#### QUOTED PASSAGE

That the actual date of the commission of the offense pertains to the year 2002 is only consistent with the
allegation in the information on the taxable year it covers, i.e., for the taxable year 2001. Since the
information alleges that petitioner failed to file his income tax return for the taxable year 2001, then the
offense could only possibly be committed when petitioner failed to file his income tax return before the
due date of filing, which is on April of the succeeding year, 2002.
Accordingly, the addition of the phrase “for the income earned” before the phrase “for the taxable year
2001” cannot but be a mere formal amendment since the added phrase merely states with additional
precision something that is already contained in the original information, i.e., the income tax return is
required to be filed precisely for the income earned for the preceding taxable year.

The nature of the remaining two items of amendment would be better understood, not only in the context
of the nature of the offense charged under the amended information, but likewise in the context of the
legal status of the “Mendez Medical Group.”

########
#### COLLECTED DATA

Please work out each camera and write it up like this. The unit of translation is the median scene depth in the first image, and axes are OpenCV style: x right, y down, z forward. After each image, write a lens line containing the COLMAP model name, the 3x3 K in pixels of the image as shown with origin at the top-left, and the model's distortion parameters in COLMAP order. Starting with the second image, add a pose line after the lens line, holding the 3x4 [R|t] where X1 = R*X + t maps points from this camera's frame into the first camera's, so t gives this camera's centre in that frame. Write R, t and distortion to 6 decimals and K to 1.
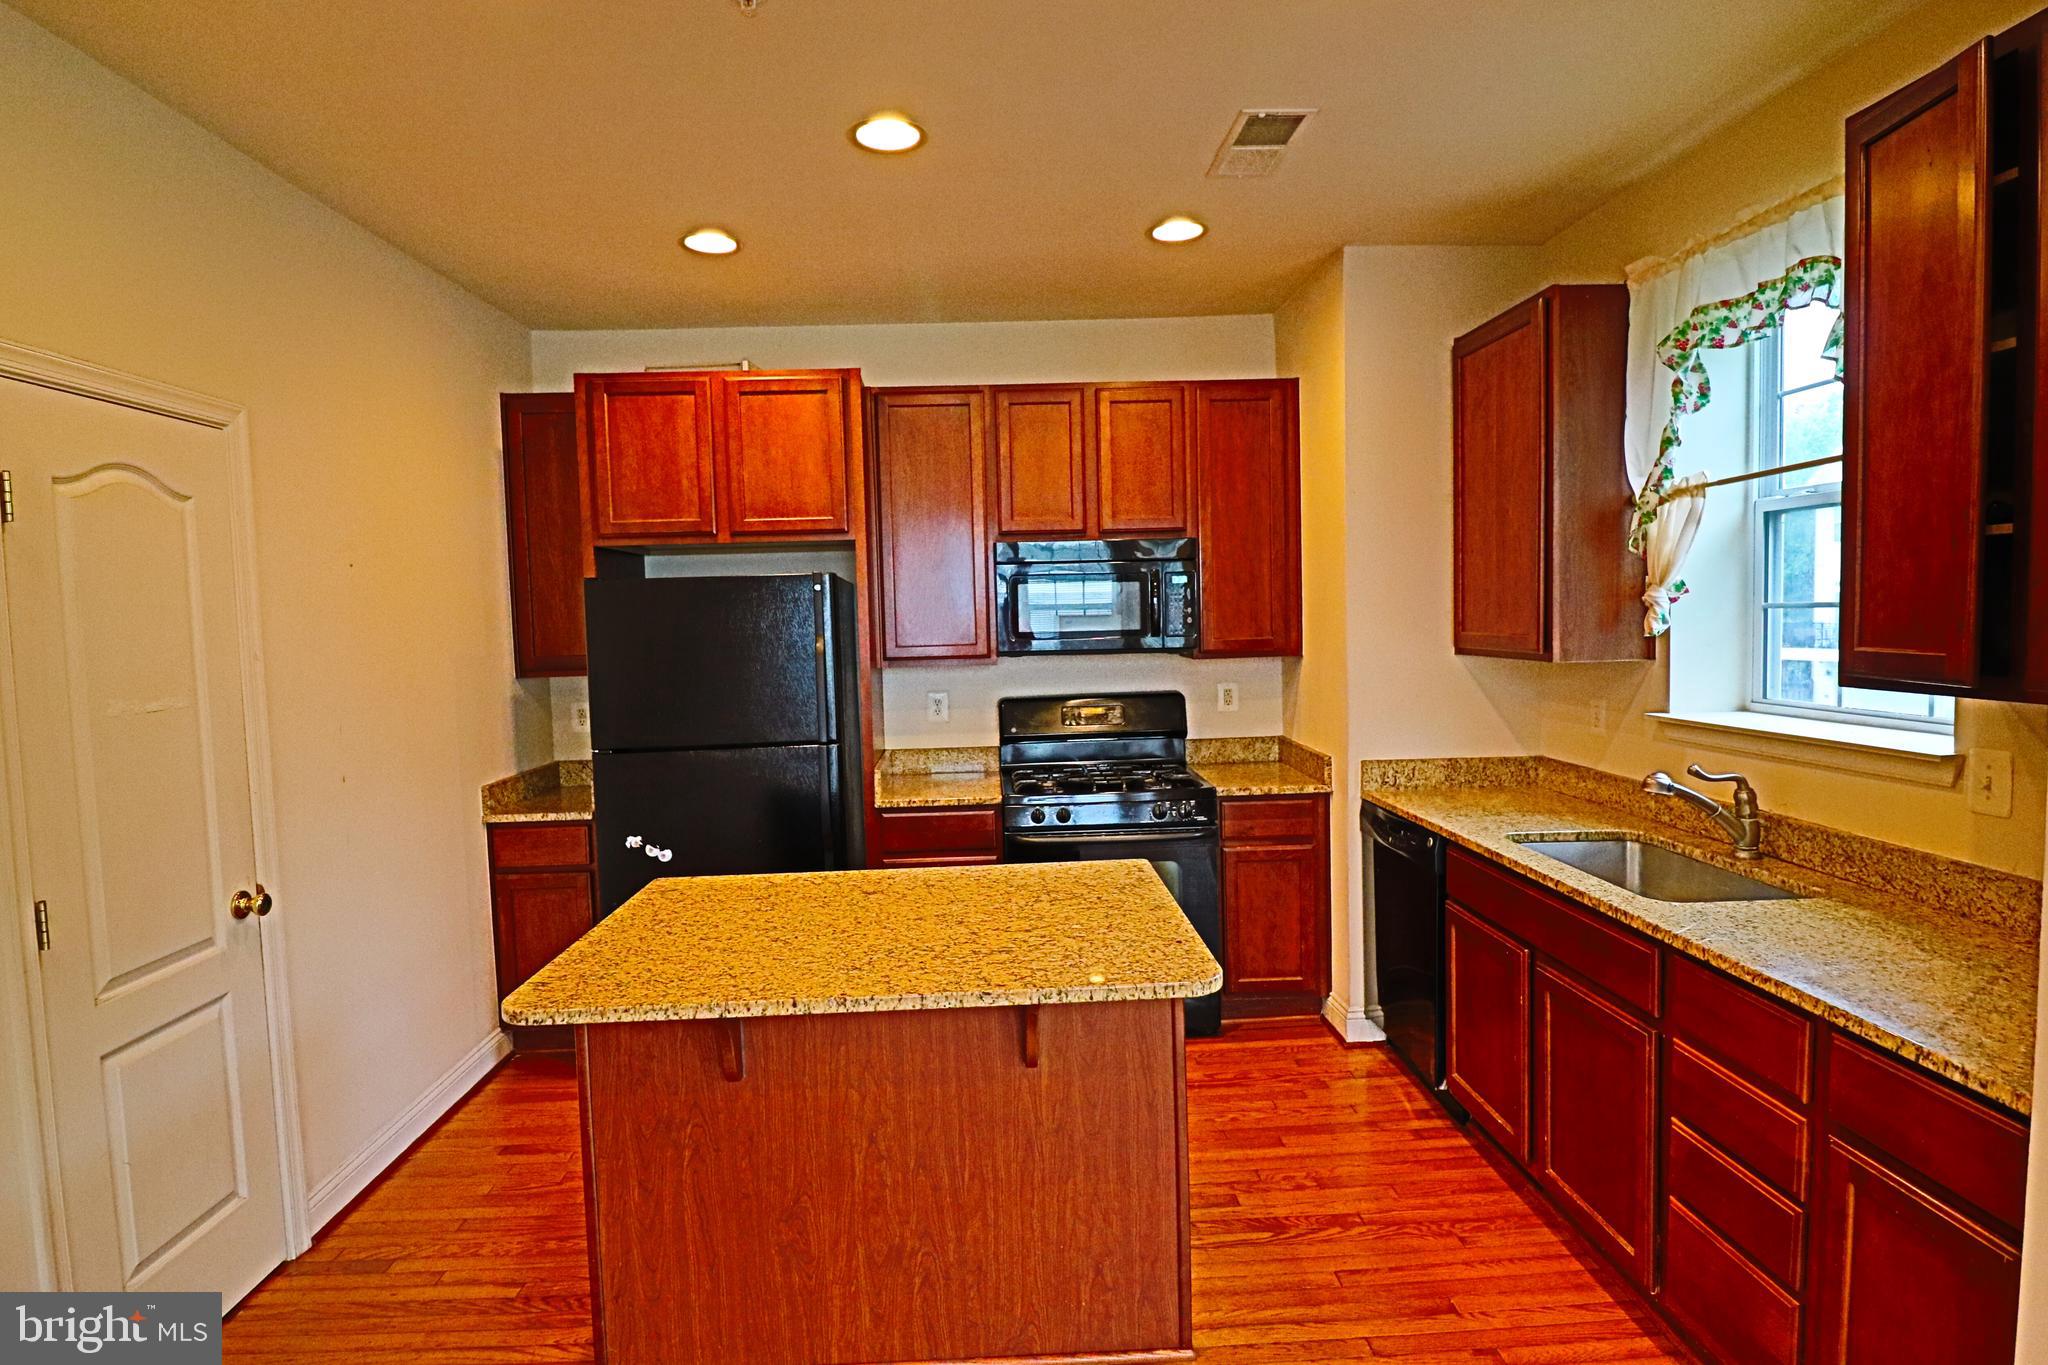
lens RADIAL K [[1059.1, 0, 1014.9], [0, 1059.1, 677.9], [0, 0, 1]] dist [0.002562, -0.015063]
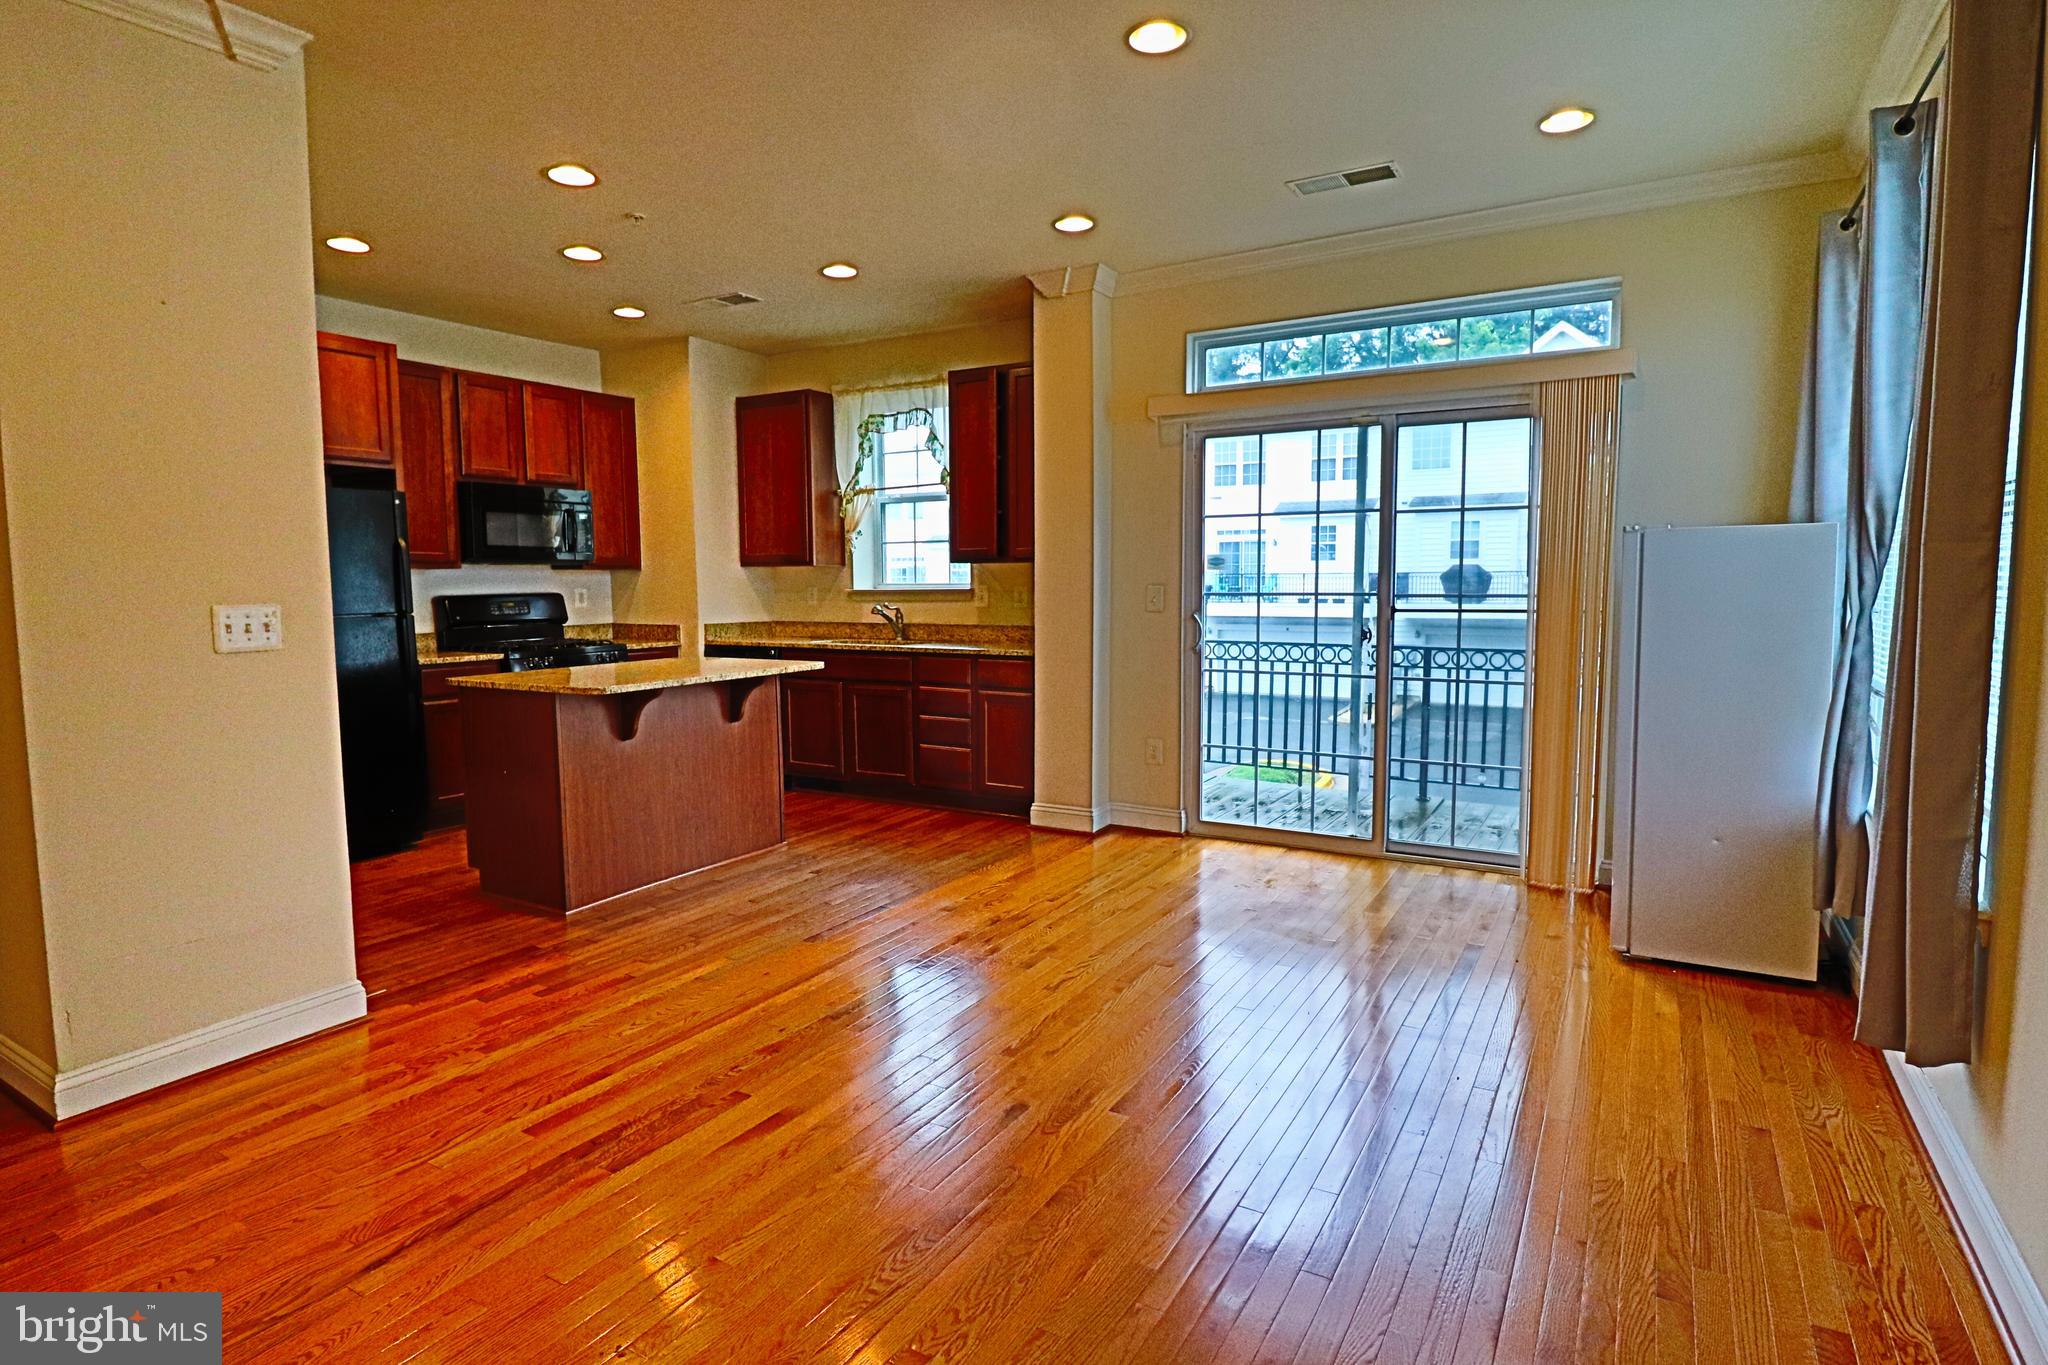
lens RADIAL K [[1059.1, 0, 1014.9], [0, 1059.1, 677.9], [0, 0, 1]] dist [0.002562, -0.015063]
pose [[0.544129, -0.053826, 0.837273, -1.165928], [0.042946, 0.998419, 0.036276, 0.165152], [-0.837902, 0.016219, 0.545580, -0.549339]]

########

■ **REQUIRED ACTIONS**
[1] From the passage on the amended tax information, quote the text from "Accordingly, the addition" up to and including "preceding taxable year.".
[2] In the passage on the amended tax information, what phrase was added before the phrase "for the taxable year 2001"?

■ **WRITTEN ANSWERS**
[1]
Accordingly, the addition of the phrase “for the income earned” before the phrase “for the taxable year
2001” cannot but be a mere formal amendment since the added phrase merely states with additional
precision something that is already contained in the original information, i.e., the income tax return is
required to be filed precisely for the income earned for the preceding taxable year.

[2] The phrase "for the income earned."